Seven Years' War[edit]

Jacques Marcus appears to have joined his two brothers in the military in the Netherlands. They were recruited and commissioned as officers by Great Britain for its new Royal American Regiment: Augustine received the rank of major, Jacques as a colonel, and Jacques Marcus as a captain. In the Thirteen colonies, Britain recruited German and Swiss immigrant settlers as soldiers for the Regiment after General Benjamin Braddock's defeat in 1755 in western Pennsylvania in the French and Indian Wars. Britain was threatened by war with France as part of the Seven Years' War in Europe.

The three Prevost brothers were sent as officers to North America in 1756. Jacques Marc was wounded at the Battle of Carillon in New York in 1758. Augustine was also seriously wounded that year, while serving with General James Wolfe's army near Quebec. The two Prevost brothers recuperated in New York City. Augustine served further with the Royal American Regiment, especially in the Caribbean, rising to lieutenant colonel.

After recovery, in 1761 Jacques Marcus traveled with Henry Bouquet, a Swiss colonel in the Royal American Regiment, to set up a British post at Presque Isle (present-day Erie, Pennsylvania). They intended to deter French troops at Fort Niagara. Prevost was next assigned to command a body of troops in New York City; after Britain defeated France and military activity was reduced, he was put on half pay.

Marriage and family[edit]

While in New York City convalescing, Jacques Marc had met Theodosia Stillwell Bartow. They married in Trinity Church in 1763 after the end of the war.

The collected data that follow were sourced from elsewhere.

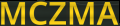
MCZMAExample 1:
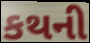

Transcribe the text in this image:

કથની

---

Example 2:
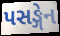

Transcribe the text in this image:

પસઙ્ગેન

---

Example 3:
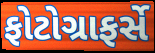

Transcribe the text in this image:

ફોટોગ્રાફર્સે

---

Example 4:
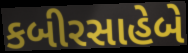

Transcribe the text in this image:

કબીરસાહેબે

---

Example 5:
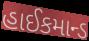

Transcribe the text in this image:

હાઈકમાન્ડ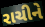
રાચીનેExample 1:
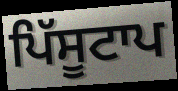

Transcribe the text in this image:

ਪਿੱਸੂਟਾਪ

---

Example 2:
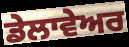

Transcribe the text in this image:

ਡੇਲਾਵੇਅਰ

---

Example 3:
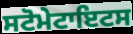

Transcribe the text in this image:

They had five children together, including Augustine James Frederick Prevost (1765-1842) and John Bartow Prevost (1766-1825).

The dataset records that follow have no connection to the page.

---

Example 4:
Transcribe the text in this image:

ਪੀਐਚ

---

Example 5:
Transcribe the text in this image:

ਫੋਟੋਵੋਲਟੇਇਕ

His widow Theodosia Bartow Prevost formed a relationship with the ten years younger American politician Aaron Burr and married him in 1782. They had two children together, but only their daughter Theodosia survived to adulthood.

Northwest wars[edit]

Prevost's next assignment was to command a detachment of Bouquet's force at Fort Loudoun on the Pennsylvania frontier. He fought against Native American forces in the Muskingum River Valley of present-day Ohio, returning to Theodosia in New York in 1765.

Prevost went back onto half pay for several years. After his unit was posted to the West Indies in 1772, he returned to New York in 1773. By then the couple had moved to their Ho-Ho-Kus, New Jersey residence, called The Hermitage.

American War of Independence[edit]

At the outbreak of the American War of Independence, Prevost was a lieutenant-colonel living in Paramus, New Jersey. After the British captured Savannah in December 1778, he was briefly assigned as British governor of Georgia, in succession to Archibald Campbell. Sent with troops to Jamaica to put down an uprising in 1781, he died there that year of wounds suffered earlier in the war.